━━━━━ Data to use ━━━━━

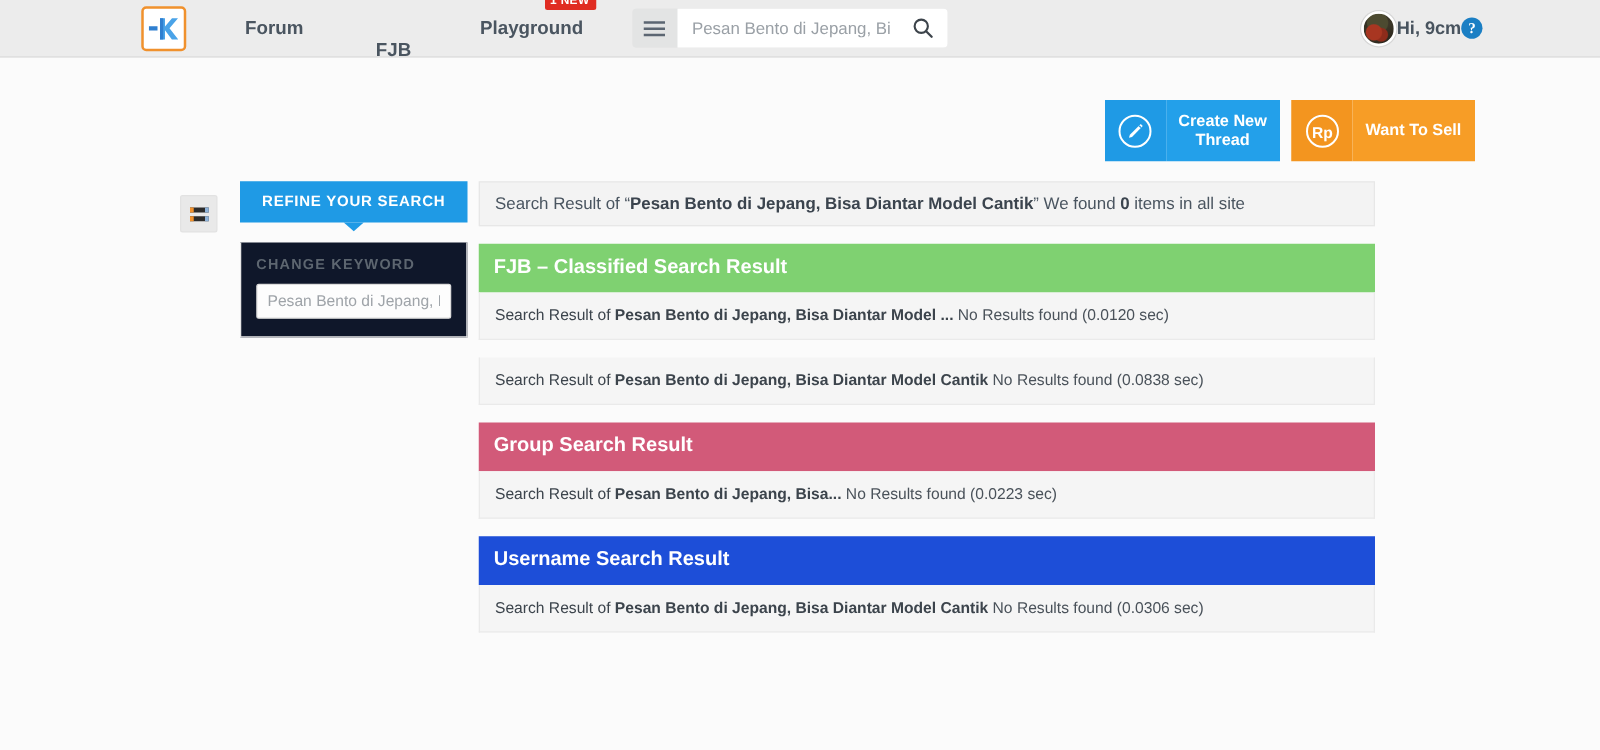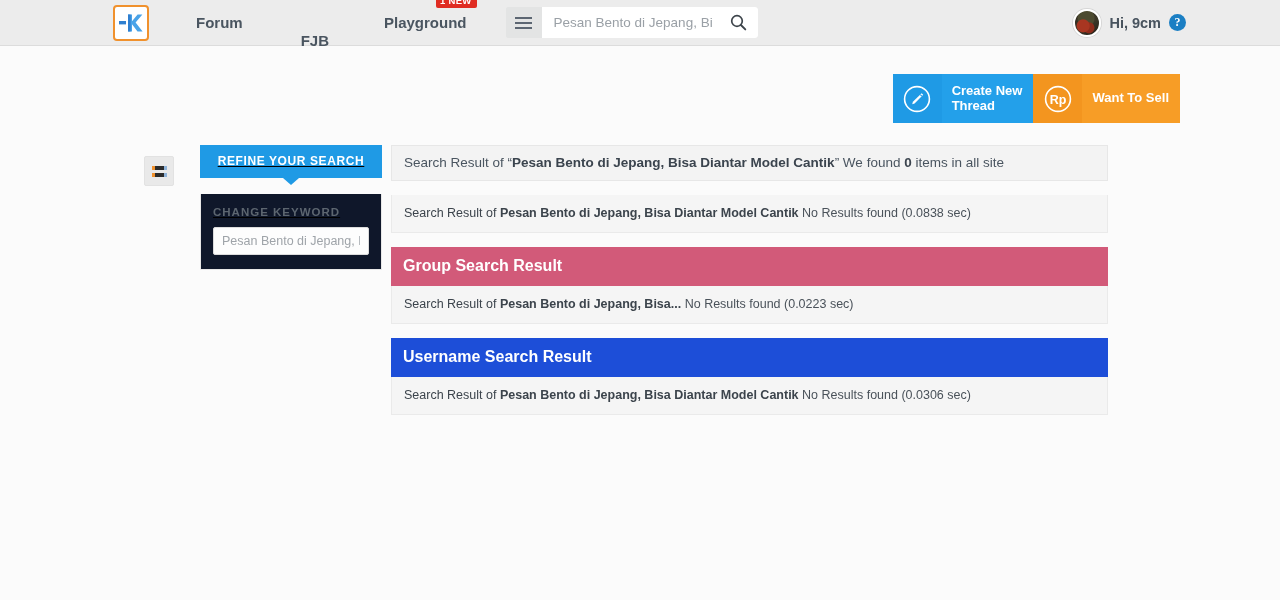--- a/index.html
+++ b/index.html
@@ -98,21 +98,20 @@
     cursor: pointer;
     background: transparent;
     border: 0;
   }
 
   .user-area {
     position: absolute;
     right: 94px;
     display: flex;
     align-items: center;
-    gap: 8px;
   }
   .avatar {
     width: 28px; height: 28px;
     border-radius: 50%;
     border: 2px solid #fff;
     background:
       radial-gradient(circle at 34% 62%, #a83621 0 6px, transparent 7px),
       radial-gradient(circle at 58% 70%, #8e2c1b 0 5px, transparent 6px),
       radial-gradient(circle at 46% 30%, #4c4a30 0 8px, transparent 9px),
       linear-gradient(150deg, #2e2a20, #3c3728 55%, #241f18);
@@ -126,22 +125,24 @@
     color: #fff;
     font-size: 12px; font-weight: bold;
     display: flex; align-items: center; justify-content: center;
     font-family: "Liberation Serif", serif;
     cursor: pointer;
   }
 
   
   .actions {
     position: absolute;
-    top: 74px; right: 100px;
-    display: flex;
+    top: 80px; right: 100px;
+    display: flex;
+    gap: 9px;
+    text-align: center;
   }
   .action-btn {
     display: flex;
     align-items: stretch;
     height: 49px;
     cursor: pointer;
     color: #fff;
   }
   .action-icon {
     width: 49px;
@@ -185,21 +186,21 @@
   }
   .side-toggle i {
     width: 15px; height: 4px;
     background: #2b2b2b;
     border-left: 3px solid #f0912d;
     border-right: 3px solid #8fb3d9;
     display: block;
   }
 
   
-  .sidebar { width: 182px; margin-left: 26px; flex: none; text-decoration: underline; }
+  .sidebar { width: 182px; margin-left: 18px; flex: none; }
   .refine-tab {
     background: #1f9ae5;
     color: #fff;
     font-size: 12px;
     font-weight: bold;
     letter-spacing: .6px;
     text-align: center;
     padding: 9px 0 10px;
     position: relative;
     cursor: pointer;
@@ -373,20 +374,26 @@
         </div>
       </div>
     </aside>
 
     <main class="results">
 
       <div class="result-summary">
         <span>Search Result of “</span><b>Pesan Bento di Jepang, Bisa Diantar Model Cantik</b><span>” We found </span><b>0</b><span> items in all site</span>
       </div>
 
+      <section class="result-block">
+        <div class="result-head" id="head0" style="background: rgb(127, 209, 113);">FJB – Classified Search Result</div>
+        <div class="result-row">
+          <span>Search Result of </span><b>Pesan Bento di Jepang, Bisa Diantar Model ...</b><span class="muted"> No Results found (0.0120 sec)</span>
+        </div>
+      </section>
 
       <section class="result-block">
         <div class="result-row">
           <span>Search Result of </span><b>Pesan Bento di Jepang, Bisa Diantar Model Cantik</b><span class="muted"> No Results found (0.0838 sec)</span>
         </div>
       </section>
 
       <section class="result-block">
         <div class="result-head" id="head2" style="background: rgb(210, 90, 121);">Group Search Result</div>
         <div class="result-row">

━━━━━

*Exercise instructions:* Your answer should be a single number: the count of lines in these records that hold the string "margin".

*Exercise response:* 2